Do you enjoy knitting for others? Or do you knit only for yourself? There’s definitely no shame in being a selfish knitter. In fact, if you are, you’ll probably save yourself some disappointment… Because knitting for others is not always as rewarding as it seems.
Let me explain….
Sometimes, when I start a project, I don’t know if it will be a gift or not. I started this cowl, loving the yarn so much that I couldn’t imagine giving it away. But the more I knit on it, the more I realized it made me think of a dear friend – so I gifted it to her. Many projects start out with the recipient in mind, like socks or baby garments.
I have no qualms about giving away a project, even if it’s knit in my favorite yarn ever. The process of knitting with that yarn is enough to make me happy.
Gifting a knitting item is so rewarding. There’s nothing like it. I’ve received only a few knitted items and I’m always so taken aback by how much time someone spent knitting something for me! Sometimes it takes months! If you get a pair of socks from me, know that it took a month! (Actually, most projects take at least a month.)
Sometimes I’m a bit unsure of color or sizing, so I may be a bit nervous when giving something. But usually it’s okay. Usually people are delighted to receive knitted gifts.
But sometimes it’s not okay. Sometimes a gift doesn’t fit or the color is way off the mark. I usually only knit for the people closest to me – parents, best friends – but it’s harder when you knit for acquaintances.
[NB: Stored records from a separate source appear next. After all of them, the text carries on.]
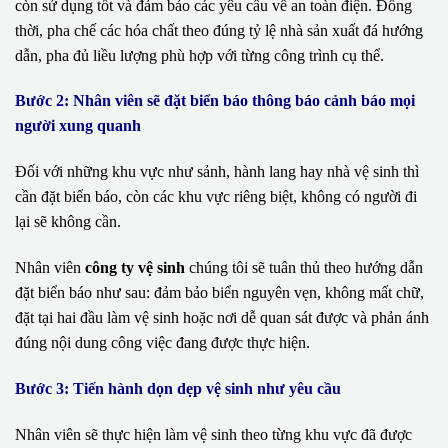
còn sử dụng tốt và đảm bảo các yêu cầu về an toàn điện. Đồng
thời, pha chế các hóa chất theo đúng tỷ lệ nhà sản xuất đá hướng
dẫn, pha đủ liều lượng phù hợp với từng công trình cụ thể.
Bước 2: Nhân viên sẽ đặt biển báo thông báo cảnh báo mọi
người xung quanh
Đối với những khu vực như sảnh, hành lang hay nhà vệ sinh thì
cần đặt biển báo, còn các khu vực riêng biệt, không có người đi
lại sẽ không cần.
Nhân viên
công ty vệ sinh
chúng tôi sẽ tuân thủ theo hướng dẫn
đặt biển báo như sau: đảm bảo biển nguyên vẹn, không mất chữ,
đặt tại hai đầu làm vệ sinh hoặc nơi dễ quan sát được và phản ánh
đúng nội dung công việc đang được thực hiện.
Bước 3: Tiến hành dọn dẹp vệ sinh như yêu cầu
Nhân viên sẽ thực hiện làm vệ sinh theo từng khu vực đã được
Case and point. A lady who offices next door to me was having her first baby – a girl. She and I are from the same small town so I’ve felt a bit more friendly towards her than others in the office. I knit her a baby dress in the most decadent yarn I’d found in a long time. That yarn retailed at or above $30, making this a very pricey baby dress. But I had absolutely no issues with giving this away. When I gave the gift to her, the lady was nice. Not quite as appropriately enthusiastic as I would have liked, but she seemed appreciative. And not another word was said. I waited until she had the baby and kept an eye on her Facebook photos occasionally. No photos ever appeared of the baby in her very expensive baby dress. Now, the kid can’t fit into it. The lady came back to work from maternity leave – and nothing was said.
This is not an appropriate way to show gratitude for a knitted object. Take a picture. Of the baby. In the garment. That’s all we knitters want. We want to see the object being worn once. That’s it. Show us that you’re appreciative. Because that knitted object took many, many, many hours to complete.
I’m stepping off the soap box now. Cheerio!